Teacher Layoff Methodology

The Buffalo School District is trying to get in on a new piece of legislation before the state government that would remove the mandate that teacher layoffs be done by seniority. Instead, they want to terminate based on evaluations and other objective measures.

Hallelujah. It’s like someone realized that the best way to run our schools might not be to continue doing everything exactly the same way that’s been failing for years.

8 Responses to “Teacher Layoff Methodology”

  1. Dan says:

    They want to make it a competitive market? Who ever thought one of those would be a good idea?

  2. Pitt says:

    Must crush Capitalism! Mrar!

  3. Pitt says:

    “Not more than 50 percent of a teacher’s evaluation, for instance, should be based on student performance”

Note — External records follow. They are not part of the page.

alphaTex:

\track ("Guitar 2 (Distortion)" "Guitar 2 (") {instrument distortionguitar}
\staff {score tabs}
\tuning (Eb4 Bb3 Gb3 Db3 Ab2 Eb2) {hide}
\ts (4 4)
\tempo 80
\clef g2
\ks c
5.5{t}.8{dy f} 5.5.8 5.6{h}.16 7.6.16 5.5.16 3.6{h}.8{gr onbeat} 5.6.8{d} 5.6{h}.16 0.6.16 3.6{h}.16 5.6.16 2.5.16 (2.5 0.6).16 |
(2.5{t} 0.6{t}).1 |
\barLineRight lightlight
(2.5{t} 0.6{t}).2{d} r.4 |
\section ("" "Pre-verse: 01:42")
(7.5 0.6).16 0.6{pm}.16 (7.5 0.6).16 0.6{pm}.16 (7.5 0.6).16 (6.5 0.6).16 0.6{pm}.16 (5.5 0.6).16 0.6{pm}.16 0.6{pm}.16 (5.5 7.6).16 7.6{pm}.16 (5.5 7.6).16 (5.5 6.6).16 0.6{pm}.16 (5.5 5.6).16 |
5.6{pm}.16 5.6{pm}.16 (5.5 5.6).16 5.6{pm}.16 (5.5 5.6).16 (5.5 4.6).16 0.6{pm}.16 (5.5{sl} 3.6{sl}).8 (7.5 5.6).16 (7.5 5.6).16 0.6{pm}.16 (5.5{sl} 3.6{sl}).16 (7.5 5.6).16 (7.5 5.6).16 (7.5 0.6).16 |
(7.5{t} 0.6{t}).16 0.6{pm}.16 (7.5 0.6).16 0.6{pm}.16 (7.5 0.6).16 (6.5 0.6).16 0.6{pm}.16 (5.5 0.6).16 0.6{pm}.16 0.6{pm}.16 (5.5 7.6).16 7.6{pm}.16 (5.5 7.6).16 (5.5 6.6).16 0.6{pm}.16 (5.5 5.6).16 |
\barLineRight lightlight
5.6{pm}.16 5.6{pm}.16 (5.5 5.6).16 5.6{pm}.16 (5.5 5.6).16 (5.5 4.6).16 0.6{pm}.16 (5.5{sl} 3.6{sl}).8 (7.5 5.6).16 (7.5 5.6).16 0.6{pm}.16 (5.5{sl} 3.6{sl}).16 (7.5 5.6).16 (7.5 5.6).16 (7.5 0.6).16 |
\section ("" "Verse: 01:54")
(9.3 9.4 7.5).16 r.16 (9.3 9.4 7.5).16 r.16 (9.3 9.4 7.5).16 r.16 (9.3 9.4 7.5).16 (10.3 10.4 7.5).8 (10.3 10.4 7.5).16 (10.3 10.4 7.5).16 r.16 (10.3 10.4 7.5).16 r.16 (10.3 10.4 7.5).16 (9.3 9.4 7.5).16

    That’s like saying no more than half of a Chef’s performance should be based upon how good his cooking is.

  4. Pitt says:

    “Removing seniority for teachers, they also warn, would spread to similar moves on other government jobs.”

    We could only hope…

  5. Dan says:

    If one person finds out that people get lazy when there’s no threat of getting fired, soon everybody will be “trying to keep their job.” Is that what you want? Hitler?

  6. Pitt says:

    Yup, I’m a Nazi. You got me.

  7. matt says:

    That’s like saying no more than half of a Chef’s performance should be based upon how good his cooking is.

    Assuming that a chef doesn’t get to pick out his raw materials, or his recipes, and is stuck in the back of a kitchen from 1972 with a broken stove.

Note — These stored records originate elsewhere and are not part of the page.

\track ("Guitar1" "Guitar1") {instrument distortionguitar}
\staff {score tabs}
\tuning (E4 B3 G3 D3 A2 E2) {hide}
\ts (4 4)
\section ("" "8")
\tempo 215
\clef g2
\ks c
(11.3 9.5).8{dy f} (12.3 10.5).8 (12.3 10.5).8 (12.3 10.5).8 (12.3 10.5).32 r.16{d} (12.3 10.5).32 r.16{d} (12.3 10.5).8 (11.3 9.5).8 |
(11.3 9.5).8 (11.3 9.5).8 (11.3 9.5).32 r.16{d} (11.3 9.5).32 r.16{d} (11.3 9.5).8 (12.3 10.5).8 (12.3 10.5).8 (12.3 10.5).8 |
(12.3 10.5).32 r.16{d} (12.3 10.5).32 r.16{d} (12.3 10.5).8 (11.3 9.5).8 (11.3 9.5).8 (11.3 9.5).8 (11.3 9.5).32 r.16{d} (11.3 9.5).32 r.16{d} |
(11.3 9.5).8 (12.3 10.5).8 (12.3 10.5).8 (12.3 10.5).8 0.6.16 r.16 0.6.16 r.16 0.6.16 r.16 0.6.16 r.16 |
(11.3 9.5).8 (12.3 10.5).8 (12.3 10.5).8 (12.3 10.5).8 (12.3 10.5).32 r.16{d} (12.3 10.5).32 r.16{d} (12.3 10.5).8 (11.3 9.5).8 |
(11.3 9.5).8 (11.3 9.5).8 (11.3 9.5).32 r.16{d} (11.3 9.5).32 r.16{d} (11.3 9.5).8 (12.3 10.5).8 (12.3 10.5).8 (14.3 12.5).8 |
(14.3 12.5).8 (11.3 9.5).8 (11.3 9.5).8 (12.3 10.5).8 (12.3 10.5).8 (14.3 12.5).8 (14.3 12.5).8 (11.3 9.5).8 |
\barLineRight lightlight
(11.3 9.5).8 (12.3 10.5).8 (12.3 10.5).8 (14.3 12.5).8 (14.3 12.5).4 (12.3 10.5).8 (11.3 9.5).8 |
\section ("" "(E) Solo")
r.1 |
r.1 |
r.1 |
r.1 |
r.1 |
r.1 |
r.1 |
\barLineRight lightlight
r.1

    I agree that student performance shouldn’t be the entirety of the evaluation method, if only because there are so many factors beyond the control of an individual teacher. I would like to see more input from peers and from school principals make up the gap.

  8. matt says:

    Additionally, I question Rumore’s assumption that this will be used to cull higher paid teachers in favor of cheaper newcomers. I always thought that teachers were paid more over time because they were more useful and effective as employees – if their value isn’t scaling commensurate with their pay, maybe it’s time to look at the “step system” as well and stop giving lockstep raises to people independent of their performance.